Former de manière ciblée et utile
Une fois les métiers prioritaires identifiés, l’enjeu consiste à dessiner des parcours de développement des compétences réellement utiles. Trop souvent, les formations liées à la transition écologique restent trop générales ou trop théoriques. Ce dont les collaborateurs ont besoin, ce sont de compétences opérationnelles, spécifiques à leur environnement, à acquérir par des formations, mais aussi par d’autres leviers : l’apprentissage entre pairs, le tutorat en situation de travail, …

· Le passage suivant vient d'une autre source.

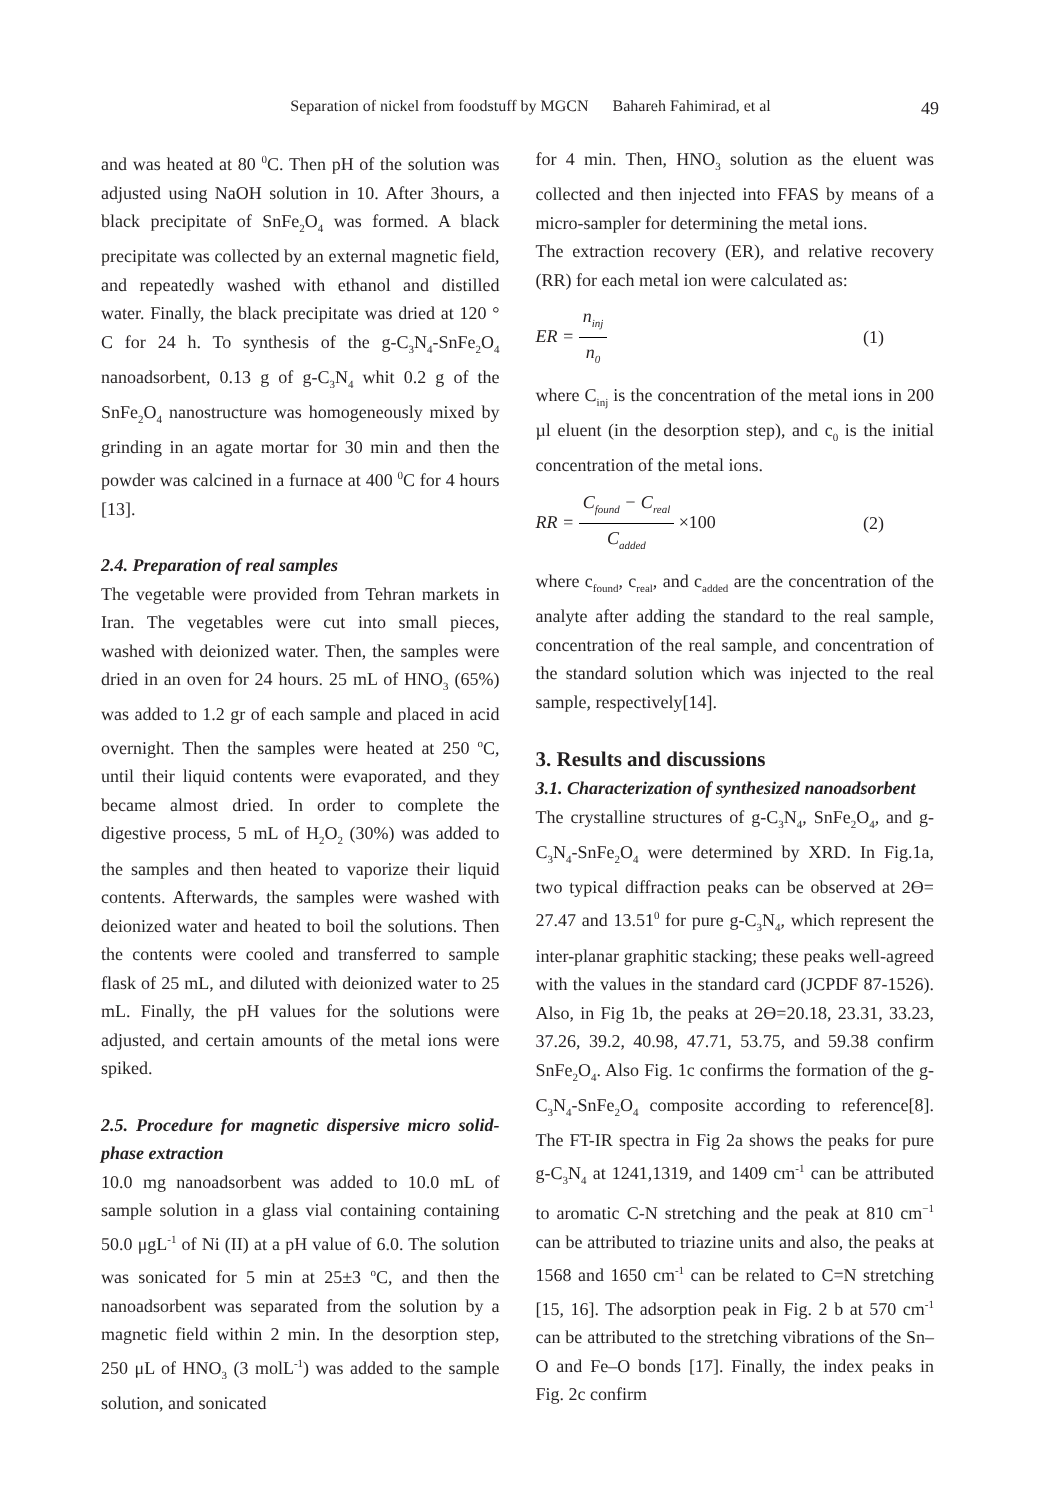Separation of nickel from foodstuff by MGCN Bahareh Fahimirad, et al 49
and was heated at 80 <sup>0</sup>C. Then pH of the solution was adjusted using NaOH solution in 10. After 3hours, a black precipitate of SnFe<sub>2</sub>O<sub>4</sub> was formed. A black precipitate was collected by an external magnetic field, and repeatedly washed with ethanol and distilled water. Finally, the black precipitate was dried at 120 ° C for 24 h. To synthesis of the g-C<sub>3</sub>N<sub>4</sub>-SnFe<sub>2</sub>O<sub>4</sub> nanoadsorbent, 0.13 g of g-C<sub>3</sub>N<sub>4</sub> whit 0.2 g of the SnFe<sub>2</sub>O<sub>4</sub> nanostructure was homogeneously mixed by grinding in an agate mortar for 30 min and then the powder was calcined in a furnace at 400 <sup>0</sup>C for 4 hours [13].
2.4. Preparation of real samples
The vegetable were provided from Tehran markets in Iran. The vegetables were cut into small pieces, washed with deionized water. Then, the samples were dried in an oven for 24 hours. 25 mL of HNO<sub>3</sub> (65%) was added to 1.2 gr of each sample and placed in acid overnight. Then the samples were heated at 250 <sup>o</sup>C, until their liquid contents were evaporated, and they became almost dried. In order to complete the digestive process, 5 mL of H<sub>2</sub>O<sub>2</sub> (30%) was added to the samples and then heated to vaporize their liquid contents. Afterwards, the samples were washed with deionized water and heated to boil the solutions. Then the contents were cooled and transferred to sample flask of 25 mL, and diluted with deionized water to 25 mL. Finally, the pH values for the solutions were adjusted, and certain amounts of the metal ions were spiked.
2.5. Procedure for magnetic dispersive micro solid-phase extraction
10.0 mg nanoadsorbent was added to 10.0 mL of sample solution in a glass vial containing containing 50.0 μgL<sup>-1</sup> of Ni (II) at a pH value of 6.0. The solution was sonicated for 5 min at 25±3 <sup>o</sup>C, and then the nanoadsorbent was separated from the solution by a magnetic field within 2 min. In the desorption step, 250 μL of HNO<sub>3</sub> (3 molL<sup>-1</sup>) was added to the sample solution, and sonicated
for 4 min. Then, HNO<sub>3</sub> solution as the eluent was collected and then injected into FFAS by means of a micro-sampler for determining the metal ions.
The extraction recovery (ER), and relative recovery (RR) for each metal ion were calculated as:
ER = n<sub>inj</sub> n<sub>0</sub> (1)
where C<sub>inj</sub> is the concentration of the metal ions in 200 µl eluent (in the desorption step), and c<sub>0</sub> is the initial concentration of the metal ions.
RR = C<sub>found</sub> − C<sub>real</sub> C<sub>added</sub> ×100 (2)
where c<sub>found</sub>, c<sub>real</sub>, and c<sub>added</sub> are the concentration of the analyte after adding the standard to the real sample, concentration of the real sample, and concentration of the standard solution which was injected to the real sample, respectively[14].
3. Results and discussions
3.1. Characterization of synthesized nanoadsorbent
The crystalline structures of g-C<sub>3</sub>N<sub>4</sub>, SnFe<sub>2</sub>O<sub>4</sub>, and g-C<sub>3</sub>N<sub>4</sub>-SnFe<sub>2</sub>O<sub>4</sub> were determined by XRD. In Fig.1a, two typical diffraction peaks can be observed at 2ϴ= 27.47 and 13.51<sup>0</sup> for pure g-C<sub>3</sub>N<sub>4</sub>, which represent the inter-planar graphitic stacking; these peaks well-agreed with the values in the standard card (JCPDF 87-1526). Also, in Fig 1b, the peaks at 2ϴ=20.18, 23.31, 33.23, 37.26, 39.2, 40.98, 47.71, 53.75, and 59.38 confirm SnFe<sub>2</sub>O<sub>4</sub>. Also Fig. 1c confirms the formation of the g-C<sub>3</sub>N<sub>4</sub>-SnFe<sub>2</sub>O<sub>4</sub> composite according to reference[8]. The FT-IR spectra in Fig 2a shows the peaks for pure g-C<sub>3</sub>N<sub>4</sub> at 1241,1319, and 1409 cm<sup>-1</sup> can be attributed to aromatic C-N stretching and the peak at 810 cm<sup>−1</sup> can be attributed to triazine units and also, the peaks at 1568 and 1650 cm<sup>-1</sup> can be related to C=N stretching [15, 16]. The adsorption peak in Fig. 2 b at 570 cm<sup>-1</sup> can be attributed to the stretching vibrations of the Sn–O and Fe–O bonds [17]. Finally, the index peaks in Fig. 2c confirm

Certaines entreprises montrent l’exemple. Veolia a ainsi mis en place des programmes internes de formation à la maintenance des installations solaires et éoliennes, qui combinent modules techniques, immersion terrain et retours d’expérience. EDF a développé des formations sur les réseaux intelligents, autour la montée en compétences sur les nouvelles technologies métier et l’optimisation énergétique. Dans ces approches, l’accompagnement à l’évolution des compétences est ancré dans la réalité des métiers concernés.

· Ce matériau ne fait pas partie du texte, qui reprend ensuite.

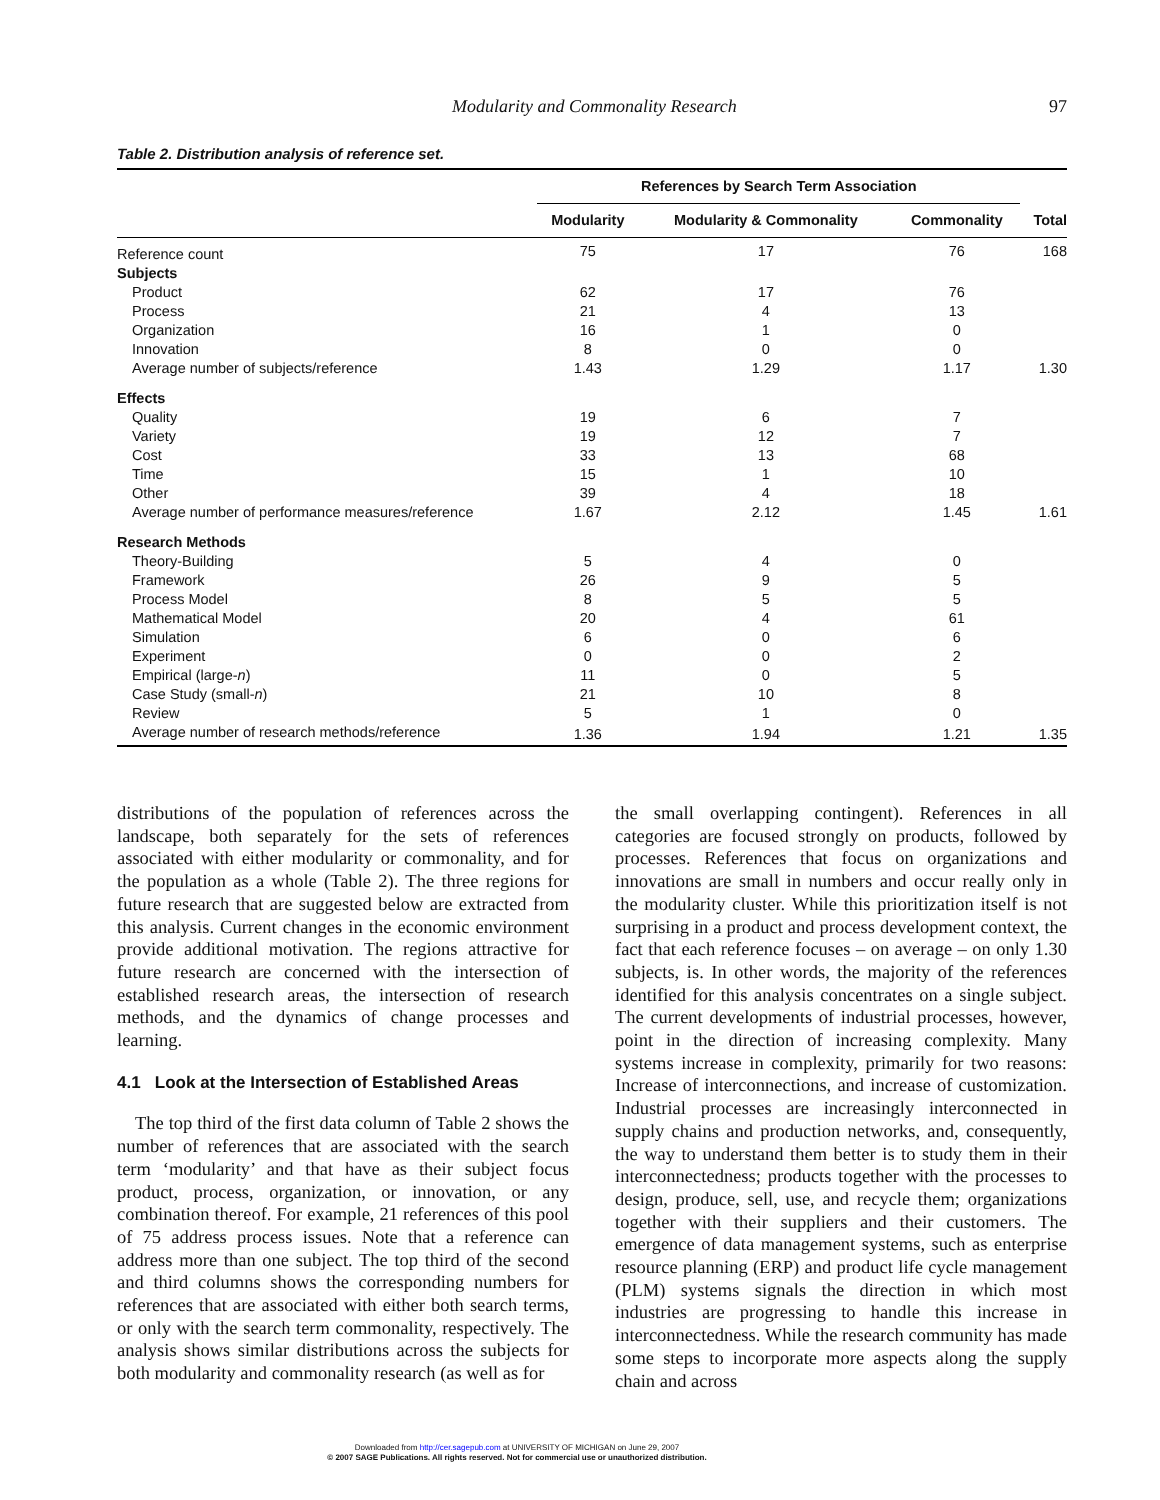Modularity and Commonality Research 97
Table 2. Distribution analysis of reference set.
| | References by Search Term Association | | | |
| --- | --- | --- | --- | --- |
| | Modularity | Modularity & Commonality | Commonality | Total |
| Reference count | 75 | 17 | 76 | 168 |
| Subjects | | | | |
| Product | 62 | 17 | 76 | |
| Process | 21 | 4 | 13 | |
| Organization | 16 | 1 | 0 | |
| Innovation | 8 | 0 | 0 | |
| Average number of subjects/reference | 1.43 | 1.29 | 1.17 | 1.30 |
| Effects | | | | |
| Quality | 19 | 6 | 7 | |
| Variety | 19 | 12 | 7 | |
| Cost | 33 | 13 | 68 | |
| Time | 15 | 1 | 10 | |
| Other | 39 | 4 | 18 | |
| Average number of performance measures/reference | 1.67 | 2.12 | 1.45 | 1.61 |
| Research Methods | | | | |
| Theory-Building | 5 | 4 | 0 | |
| Framework | 26 | 9 | 5 | |
| Process Model | 8 | 5 | 5 | |
| Mathematical Model | 20 | 4 | 61 | |
| Simulation | 6 | 0 | 6 | |
| Experiment | 0 | 0 | 2 | |
| Empirical (large- n ) | 11 | 0 | 5 | |
| Case Study (small- n ) | 21 | 10 | 8 | |
| Review | 5 | 1 | 0 | |
| Average number of research methods/reference | 1.36 | 1.94 | 1.21 | 1.35 |
distributions of the population of references across the landscape, both separately for the sets of references associated with either modularity or commonality, and for the population as a whole (Table 2). The three regions for future research that are suggested below are extracted from this analysis. Current changes in the economic environment provide additional motivation. The regions attractive for future research are concerned with the intersection of established research areas, the intersection of research methods, and the dynamics of change processes and learning.
4.1 Look at the Intersection of Established Areas
The top third of the first data column of Table 2 shows the number of references that are associated with the search term ‘modularity’ and that have as their subject focus product, process, organization, or innovation, or any combination thereof. For example, 21 references of this pool of 75 address process issues. Note that a reference can address more than one subject. The top third of the second and third columns shows the corresponding numbers for references that are associated with either both search terms, or only with the search term commonality, respectively. The analysis shows similar distributions across the subjects for both modularity and commonality research (as well as for
the small overlapping contingent). References in all categories are focused strongly on products, followed by processes. References that focus on organizations and innovations are small in numbers and occur really only in the modularity cluster. While this prioritization itself is not surprising in a product and process development context, the fact that each reference focuses – on average – on only 1.30 subjects, is. In other words, the majority of the references identified for this analysis concentrates on a single subject. The current developments of industrial processes, however, point in the direction of increasing complexity. Many systems increase in complexity, primarily for two reasons: Increase of interconnections, and increase of customization. Industrial processes are increasingly interconnected in supply chains and production networks, and, consequently, the way to understand them better is to study them in their interconnectedness; products together with the processes to design, produce, sell, use, and recycle them; organizations together with their suppliers and their customers. The emergence of data management systems, such as enterprise resource planning (ERP) and product life cycle management (PLM) systems signals the direction in which most industries are progressing to handle this increase in interconnectedness. While the research community has made some steps to incorporate more aspects along the supply chain and across
Downloaded from http://cer.sagepub.com at UNIVERSITY OF MICHIGAN on June 29, 2007
© 2007 SAGE Publications. All rights reserved. Not for commercial use or unauthorized distribution.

Les certifications environnementales, comme l’ISO 14001 pour le management environnemental ou l’ISO 50001 pour l’énergie, offrent un cadre structurant, mais elles ne suffisent pas. Elles doivent être combinées à la mise en place de parcours ciblés par métier et répondant très concrètement à des besoins tangibles des équipes. C’est dans cette articulation entre vision stratégique et adaptation locale que la GEPP joue pleinement son rôle.
Changer les mentalités pour réussir la transition
Mais la transformation ne s’arrête pas aux savoir-faire techniques. Elle implique aussi (et surtout ?) une évolution profonde des comportements et des mentalités. La transition écologique exige plus d’agilité, de transversalité, de rupture avec les méthodes traditionnelles de développement des compétences, une capacité à innover dans un contexte incertain, qui doit devenir un réflexe pour chacun.

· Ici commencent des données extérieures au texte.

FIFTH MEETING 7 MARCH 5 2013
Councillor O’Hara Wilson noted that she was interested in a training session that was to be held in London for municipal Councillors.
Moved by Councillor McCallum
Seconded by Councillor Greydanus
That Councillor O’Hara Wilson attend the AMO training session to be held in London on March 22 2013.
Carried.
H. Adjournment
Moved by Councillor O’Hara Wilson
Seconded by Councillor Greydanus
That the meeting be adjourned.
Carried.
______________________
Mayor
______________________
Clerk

Certaines entreprises ont compris l’importance de ces aptitudes comportementales et leur rôle pour accompagner la transition. L’Oréal, par exemple, a recours à des serious games pour faire vivre à ses équipes des scenarios d’innovation durable. Danone organise des ateliers de réflexion collective sur la conception de produits plus responsables. Ces dispositifs permettent aux collaborateurs de s’approprier les enjeux environnementaux de manière active, participative, marquante.
Pour autant, il est important d’éviter l’effet « gadget » de ce type d’initiative et de garder à l’esprit que l’acculturation aux enjeux de durabilité ne doit pas être cantonnée à une sensibilisation ponctuelle. Elle doit s’inscrire dans la durée, avec des formats engageants, des échanges transversaux réguliers, et une valorisation des initiatives internes. Ce sont ces dynamiques collectives qui nourrissent une culture du changement et favorisent l’adhésion, au bénéfice de la performance collective de l’organisation.
Financer la transformation des compétences : un nouveau champ des possibles
La mise en place d’une GEPP verte soulève bien sûr la question des moyens. Sur ce point, plusieurs leviers sont activables. Le Compte Personnel de Formation (CPF), les nombreux dispositifs portés par les OPCO, les crédits d’impôt formation sont autant d’outils mobilisables. À cela s’ajoutent des mécanismes européens, comme le Fonds pour une transition juste, destiné à accompagner les reconversions dans les secteurs les plus exposés.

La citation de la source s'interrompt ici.